• **Exercise**:
How many lines in the rows below contain the string "blob", with case counting? Reply with the number alone.

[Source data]

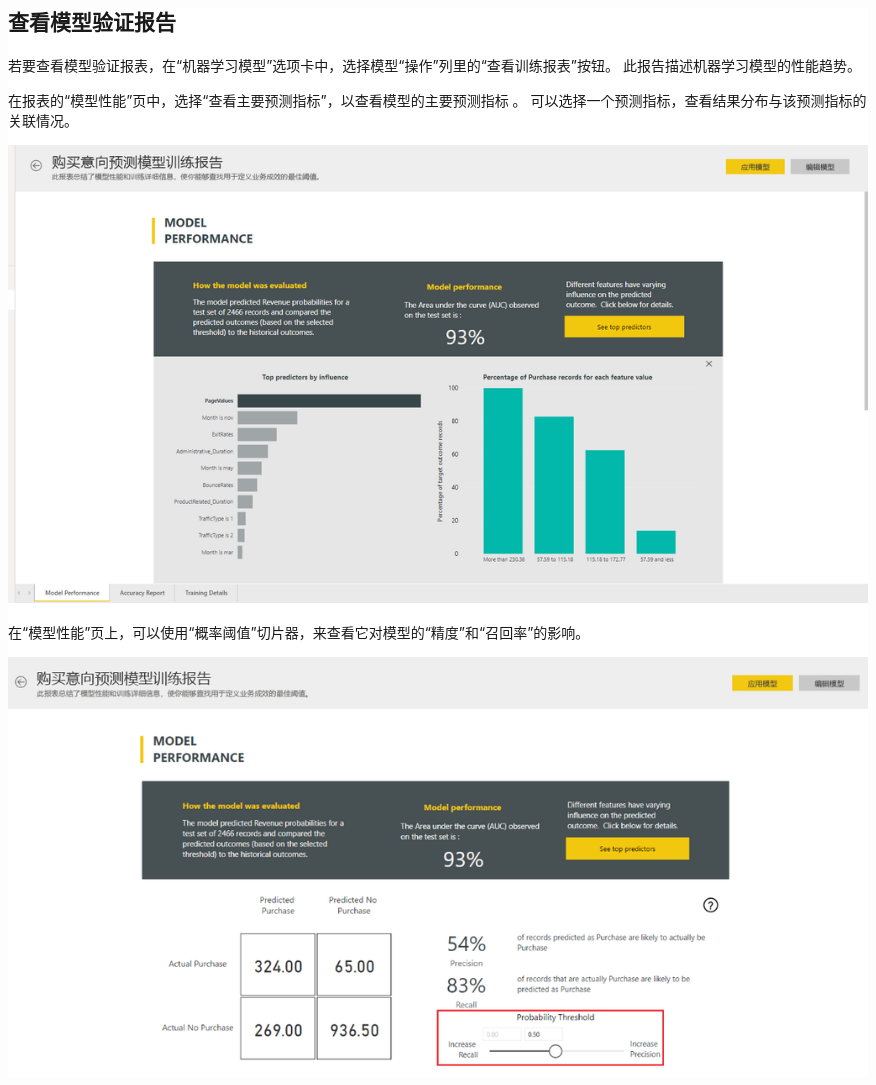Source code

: ## <a name="review-the-model-validation-report"></a>查看模型验证报告
若要查看模型验证报表，在“机器学习模型”选项卡中，选择模型“操作”列里的“查看训练报表”按钮。 此报告描述机器学习模型的性能趋势。

在报表的“模型性能”页中，选择“查看主要预测指标”，以查看模型的主要预测指标   。 可以选择一个预测指标，查看结果分布与该预测指标的关联情况。

![模型性能](media/service-tutorial-build-machine-learning-model/tutorial-machine-learning-model-17.png)

在“模型性能”页上，可以使用“概率阈值”切片器，来查看它对模型的“精度”和“召回率”的影响。 

![概率阈值](media/service-tutorial-build-machine-learning-model/tutorial-machine-learning-model-18.png)
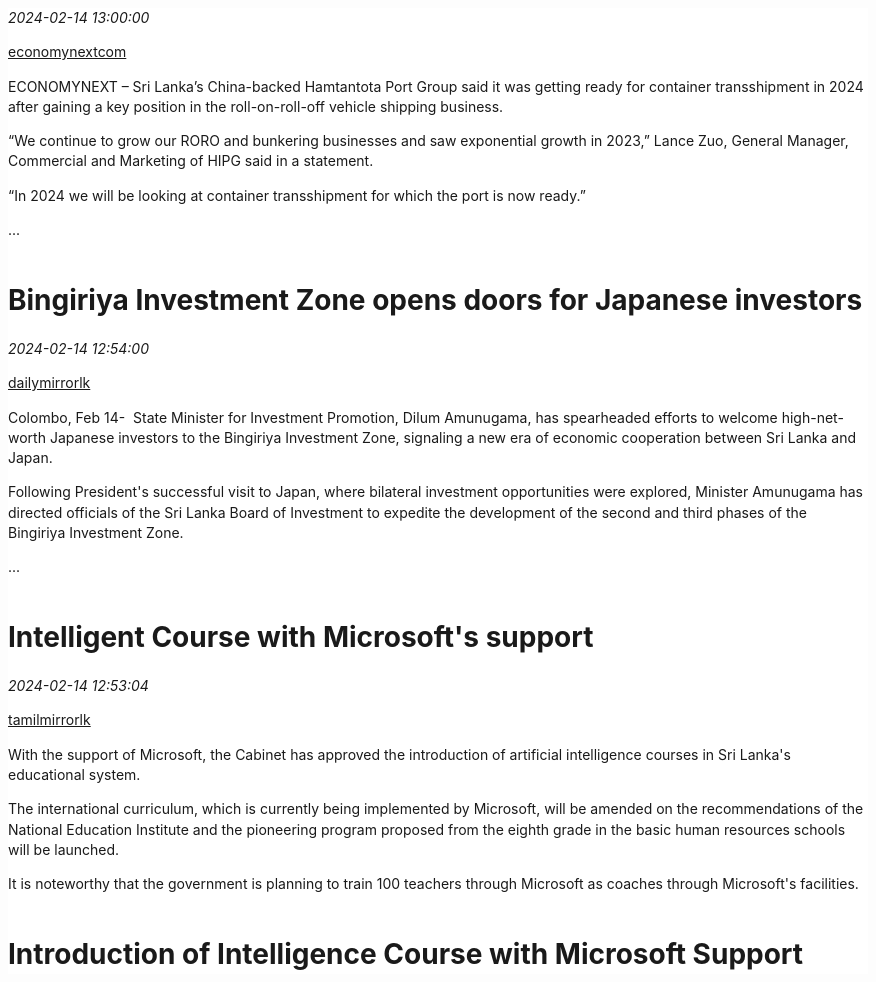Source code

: *2024-02-14 13:00:00*

[economynextcom](https://economynext.com/sri-lankas-china-backed-hambantota-port-eyes-container-transshipment-150779/)

ECONOMYNEXT – Sri Lanka’s China-backed Hamtantota Port Group said it was getting ready for container transshipment in 2024 after gaining a key position in the roll-on-roll-off vehicle shipping business.

“We continue to grow our RORO and bunkering businesses and saw exponential growth in 2023,” Lance Zuo, General Manager, Commercial and Marketing of HIPG said in a statement.

“In 2024 we will be looking at container transshipment for which the port is now ready.”

...



# Bingiriya Investment Zone opens doors for Japanese investors

*2024-02-14 12:54:00*

[dailymirrorlk](https://www.dailymirror.lk/breaking-news/Bingiriya-Investment-Zone-opens-doors-for-Japanese-investors/108-277002)

Colombo, Feb 14-  State Minister for Investment Promotion, Dilum Amunugama, has spearheaded efforts to welcome high-net-worth Japanese investors to the Bingiriya Investment Zone, signaling a new era of economic cooperation between Sri Lanka and Japan.

Following President's successful visit to Japan, where bilateral investment opportunities were explored, Minister Amunugama has directed officials of the Sri Lanka Board of Investment to expedite the development of the second and third phases of the Bingiriya Investment Zone.

...



# Intelligent Course with Microsoft's support

*2024-02-14 12:53:04*

[tamilmirrorlk](https://www.tamilmirror.lk/செய்திகள்/மைக்ரோசாப்ட்-ஆதரவுடன்-நுண்ணறிவு-பாடநெறிகள்/175-333187)

With the support of Microsoft, the Cabinet has approved the introduction of artificial intelligence courses in Sri Lanka's educational system.

The international curriculum, which is currently being implemented by Microsoft, will be amended on the recommendations of the National Education Institute and the pioneering program proposed from the eighth grade in the basic human resources schools will be launched.

It is noteworthy that the government is planning to train 100 teachers through Microsoft as coaches through Microsoft's facilities.



# Introduction of Intelligence Course with Microsoft Support
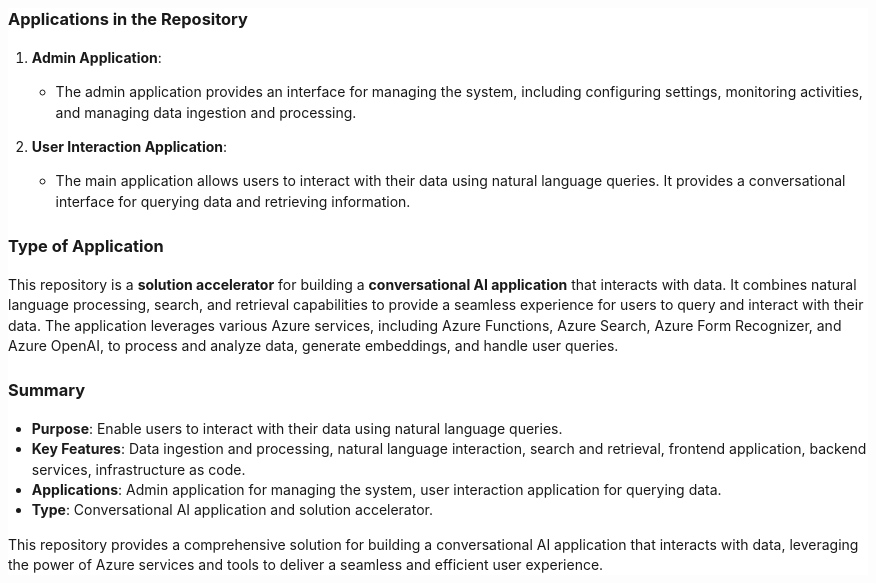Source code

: ### Applications in the Repository

1. **Admin Application**:
   - The admin application provides an interface for managing the system, including configuring settings, monitoring activities, and managing data ingestion and processing.

2. **User Interaction Application**:
   - The main application allows users to interact with their data using natural language queries. It provides a conversational interface for querying data and retrieving information.

### Type of Application

This repository is a **solution accelerator** for building a **conversational AI application** that interacts with data. It combines natural language processing, search, and retrieval capabilities to provide a seamless experience for users to query and interact with their data. The application leverages various Azure services, including Azure Functions, Azure Search, Azure Form Recognizer, and Azure OpenAI, to process and analyze data, generate embeddings, and handle user queries.

### Summary

- **Purpose**: Enable users to interact with their data using natural language queries.
- **Key Features**: Data ingestion and processing, natural language interaction, search and retrieval, frontend application, backend services, infrastructure as code.
- **Applications**: Admin application for managing the system, user interaction application for querying data.
- **Type**: Conversational AI application and solution accelerator.

This repository provides a comprehensive solution for building a conversational AI application that interacts with data, leveraging the power of Azure services and tools to deliver a seamless and efficient user experience.
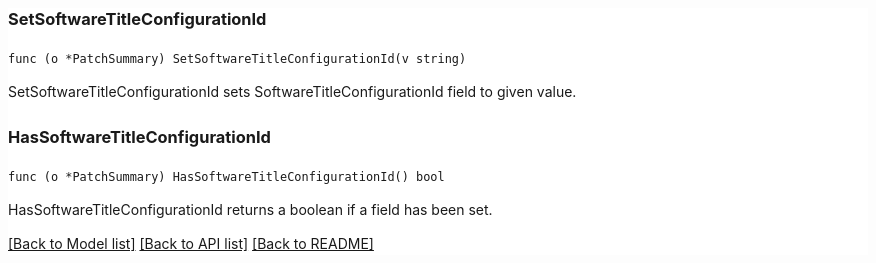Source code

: ### SetSoftwareTitleConfigurationId

`func (o *PatchSummary) SetSoftwareTitleConfigurationId(v string)`

SetSoftwareTitleConfigurationId sets SoftwareTitleConfigurationId field to given value.

### HasSoftwareTitleConfigurationId

`func (o *PatchSummary) HasSoftwareTitleConfigurationId() bool`

HasSoftwareTitleConfigurationId returns a boolean if a field has been set.


[[Back to Model list]](../README.md#documentation-for-models) [[Back to API list]](../README.md#documentation-for-api-endpoints) [[Back to README]](../README.md)


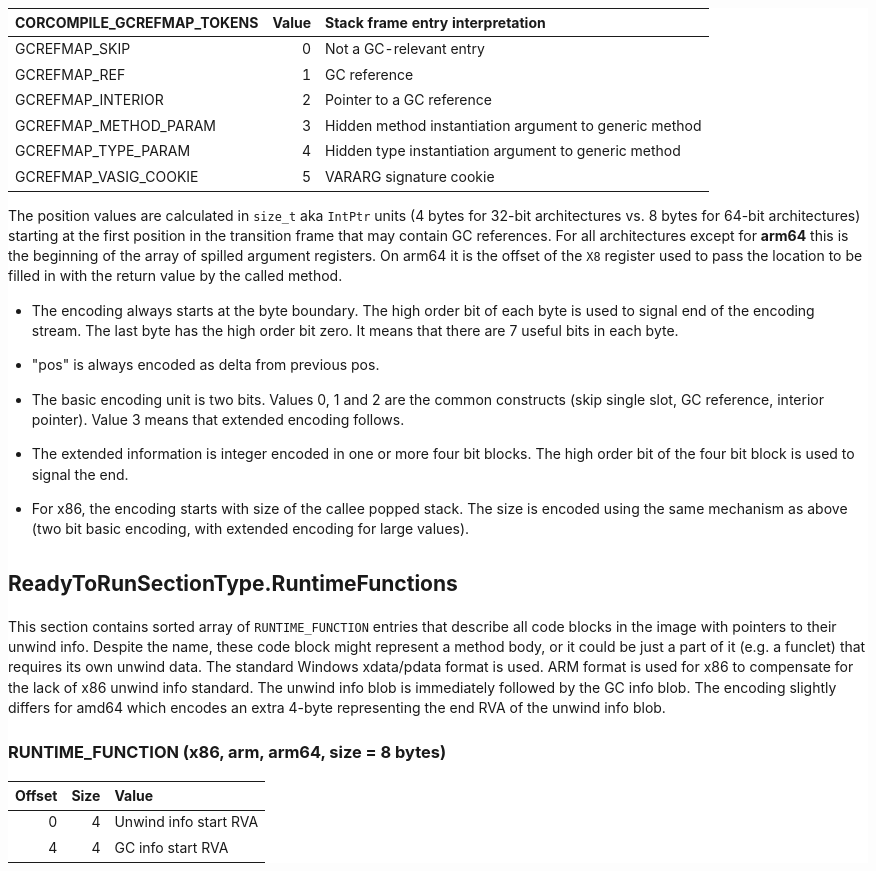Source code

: | CORCOMPILE_GCREFMAP_TOKENS | Value | Stack frame entry interpretation
|:---------------------------|------:|:--------------------------------
| GCREFMAP_SKIP              |     0 | Not a GC-relevant entry
| GCREFMAP_REF               |     1 | GC reference
| GCREFMAP_INTERIOR          |     2 | Pointer to a GC reference
| GCREFMAP_METHOD_PARAM      |     3 | Hidden method instantiation argument to generic method
| GCREFMAP_TYPE_PARAM        |     4 | Hidden type instantiation argument to generic method
| GCREFMAP_VASIG_COOKIE      |     5 | VARARG signature cookie

The position values are calculated in `size_t` aka `IntPtr` units (4 bytes for 32-bit architectures vs. 8 bytes for 64-bit architectures) starting at the first position in the transition frame that may contain GC references. For all architectures except for **arm64** this is the beginning of the array of spilled argument registers. On arm64 it is the offset of the `X8` register used to pass the location to be filled in with the return value by the called method.

* The encoding always starts at the byte boundary. The high order bit of each byte is used to signal end of the encoding stream. The last byte has the high order bit zero. It means that there are 7 useful bits in each byte.

* "pos" is always encoded as delta from previous pos.

* The basic encoding unit is two bits. Values 0, 1 and 2 are the common constructs (skip single slot, GC reference, interior pointer). Value 3 means that extended encoding follows.

* The extended information is integer encoded in one or more four bit blocks. The high order bit of the four bit block is used to signal the end.

* For x86, the encoding starts with size of the callee popped stack. The size is encoded using the same mechanism as above (two bit
basic encoding, with extended encoding for large values).

## ReadyToRunSectionType.RuntimeFunctions

This section contains sorted array of `RUNTIME_FUNCTION` entries that describe all code blocks in the image with pointers to their unwind info.
Despite the name, these code block might represent a method body, or it could be just a part of it (e.g. a funclet) that requires its own unwind data.
The standard Windows xdata/pdata format is used.
ARM format is used for x86 to compensate for the lack of x86 unwind info standard.
The unwind info blob is immediately followed by the GC info blob. The encoding slightly differs for amd64
which encodes an extra 4-byte representing the end RVA of the unwind info blob.

### RUNTIME_FUNCTION (x86, arm, arm64, size = 8 bytes)

| Offset | Size | Value
|-------:|-----:|:-----
|      0 |    4 | Unwind info start RVA
|      4 |    4 | GC info start RVA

• **Exercise response**:
2